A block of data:
^^^^^^^^^^^^^^^^
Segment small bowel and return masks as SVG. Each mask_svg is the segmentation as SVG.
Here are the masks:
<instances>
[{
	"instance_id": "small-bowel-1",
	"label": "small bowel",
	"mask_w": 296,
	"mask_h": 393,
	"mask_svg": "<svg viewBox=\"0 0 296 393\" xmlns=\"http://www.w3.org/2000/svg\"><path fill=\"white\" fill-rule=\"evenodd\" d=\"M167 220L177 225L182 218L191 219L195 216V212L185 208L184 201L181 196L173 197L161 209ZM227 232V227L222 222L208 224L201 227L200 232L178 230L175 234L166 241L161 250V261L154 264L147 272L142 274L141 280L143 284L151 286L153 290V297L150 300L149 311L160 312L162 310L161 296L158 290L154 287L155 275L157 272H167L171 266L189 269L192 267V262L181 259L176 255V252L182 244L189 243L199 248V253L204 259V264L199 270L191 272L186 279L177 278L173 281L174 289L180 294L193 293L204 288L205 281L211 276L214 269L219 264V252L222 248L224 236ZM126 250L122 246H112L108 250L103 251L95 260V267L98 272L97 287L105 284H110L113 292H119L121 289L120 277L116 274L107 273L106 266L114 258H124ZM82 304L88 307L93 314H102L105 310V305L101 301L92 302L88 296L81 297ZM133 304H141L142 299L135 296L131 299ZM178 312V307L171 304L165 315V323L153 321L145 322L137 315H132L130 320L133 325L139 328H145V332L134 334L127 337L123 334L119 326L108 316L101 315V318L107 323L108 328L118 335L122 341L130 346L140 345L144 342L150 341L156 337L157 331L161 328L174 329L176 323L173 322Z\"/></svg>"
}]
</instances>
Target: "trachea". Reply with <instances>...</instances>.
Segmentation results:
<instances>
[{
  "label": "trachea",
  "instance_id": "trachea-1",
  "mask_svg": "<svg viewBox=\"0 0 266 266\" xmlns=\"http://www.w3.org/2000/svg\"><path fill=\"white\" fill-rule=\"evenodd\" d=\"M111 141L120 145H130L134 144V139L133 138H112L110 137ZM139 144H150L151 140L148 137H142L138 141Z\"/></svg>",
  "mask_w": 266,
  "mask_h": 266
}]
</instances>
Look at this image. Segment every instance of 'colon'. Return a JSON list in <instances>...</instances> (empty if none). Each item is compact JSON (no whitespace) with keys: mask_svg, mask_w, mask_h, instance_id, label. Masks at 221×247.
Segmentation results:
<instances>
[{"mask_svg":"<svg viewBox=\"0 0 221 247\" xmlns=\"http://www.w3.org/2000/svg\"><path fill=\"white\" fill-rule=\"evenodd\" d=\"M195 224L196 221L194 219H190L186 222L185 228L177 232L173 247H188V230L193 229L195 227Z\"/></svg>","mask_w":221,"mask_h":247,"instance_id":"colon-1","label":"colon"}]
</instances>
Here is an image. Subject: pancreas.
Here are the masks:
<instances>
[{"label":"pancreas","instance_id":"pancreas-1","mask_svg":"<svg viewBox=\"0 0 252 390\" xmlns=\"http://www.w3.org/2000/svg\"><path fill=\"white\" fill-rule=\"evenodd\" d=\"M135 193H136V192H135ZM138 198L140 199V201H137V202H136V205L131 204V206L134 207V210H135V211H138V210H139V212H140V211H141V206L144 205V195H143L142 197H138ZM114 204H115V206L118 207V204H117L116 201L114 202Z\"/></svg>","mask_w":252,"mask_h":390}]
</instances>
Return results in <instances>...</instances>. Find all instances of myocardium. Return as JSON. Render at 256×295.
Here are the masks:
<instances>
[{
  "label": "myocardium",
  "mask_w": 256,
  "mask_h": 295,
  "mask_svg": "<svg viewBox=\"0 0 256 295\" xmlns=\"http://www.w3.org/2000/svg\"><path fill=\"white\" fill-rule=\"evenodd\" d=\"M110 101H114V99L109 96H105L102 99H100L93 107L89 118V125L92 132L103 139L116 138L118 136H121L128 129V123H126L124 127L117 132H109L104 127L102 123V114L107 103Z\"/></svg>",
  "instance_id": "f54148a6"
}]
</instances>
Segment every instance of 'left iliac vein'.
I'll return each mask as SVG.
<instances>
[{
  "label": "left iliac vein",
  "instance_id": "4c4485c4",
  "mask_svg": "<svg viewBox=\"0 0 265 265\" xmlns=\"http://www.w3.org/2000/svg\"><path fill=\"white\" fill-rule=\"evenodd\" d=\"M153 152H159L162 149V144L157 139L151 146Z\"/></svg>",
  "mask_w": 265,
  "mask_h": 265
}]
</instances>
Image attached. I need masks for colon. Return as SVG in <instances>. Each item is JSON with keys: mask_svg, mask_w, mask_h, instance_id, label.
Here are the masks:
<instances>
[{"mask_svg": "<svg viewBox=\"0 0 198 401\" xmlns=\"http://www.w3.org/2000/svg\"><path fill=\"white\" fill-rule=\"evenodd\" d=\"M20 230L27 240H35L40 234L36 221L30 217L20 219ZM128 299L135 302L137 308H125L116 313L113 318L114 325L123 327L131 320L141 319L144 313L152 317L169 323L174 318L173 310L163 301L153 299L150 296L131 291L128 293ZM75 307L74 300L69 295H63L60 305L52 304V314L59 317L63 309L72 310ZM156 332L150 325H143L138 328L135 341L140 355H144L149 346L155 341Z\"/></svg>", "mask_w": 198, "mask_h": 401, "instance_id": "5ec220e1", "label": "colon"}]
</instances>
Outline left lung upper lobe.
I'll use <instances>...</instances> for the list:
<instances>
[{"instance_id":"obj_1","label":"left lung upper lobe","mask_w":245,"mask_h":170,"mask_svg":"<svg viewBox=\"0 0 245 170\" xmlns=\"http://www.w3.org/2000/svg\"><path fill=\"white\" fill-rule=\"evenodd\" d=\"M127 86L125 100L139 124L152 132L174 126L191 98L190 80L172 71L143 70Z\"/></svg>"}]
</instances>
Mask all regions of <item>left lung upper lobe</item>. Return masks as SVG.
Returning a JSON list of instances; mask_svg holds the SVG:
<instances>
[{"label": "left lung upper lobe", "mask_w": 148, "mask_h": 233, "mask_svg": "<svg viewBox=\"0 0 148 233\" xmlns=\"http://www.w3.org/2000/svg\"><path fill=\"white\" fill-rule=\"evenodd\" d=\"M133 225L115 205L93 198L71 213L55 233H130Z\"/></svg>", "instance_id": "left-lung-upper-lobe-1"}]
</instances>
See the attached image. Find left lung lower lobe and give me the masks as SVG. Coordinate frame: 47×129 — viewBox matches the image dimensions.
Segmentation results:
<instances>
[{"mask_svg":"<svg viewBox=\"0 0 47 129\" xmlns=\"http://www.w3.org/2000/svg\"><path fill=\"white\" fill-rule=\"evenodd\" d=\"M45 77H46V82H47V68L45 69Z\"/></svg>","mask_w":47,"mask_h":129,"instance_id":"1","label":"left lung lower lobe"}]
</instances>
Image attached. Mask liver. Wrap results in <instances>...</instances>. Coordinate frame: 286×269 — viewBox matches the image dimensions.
^^^^^^^^^^^^^^^^
» **What the exercise asks**
Which lines in the entries contain the string "frame", with case counting? Report each of those lines in full.

» **Answer to this exercise**
See the attached image. Find left lung lower lobe and give me the masks as SVG. Coordinate frame: 47×129 — viewBox matches the image dimensions.
Image attached. Mask liver. Wrap results in <instances>...</instances>. Coordinate frame: 286×269 — viewBox matches the image dimensions.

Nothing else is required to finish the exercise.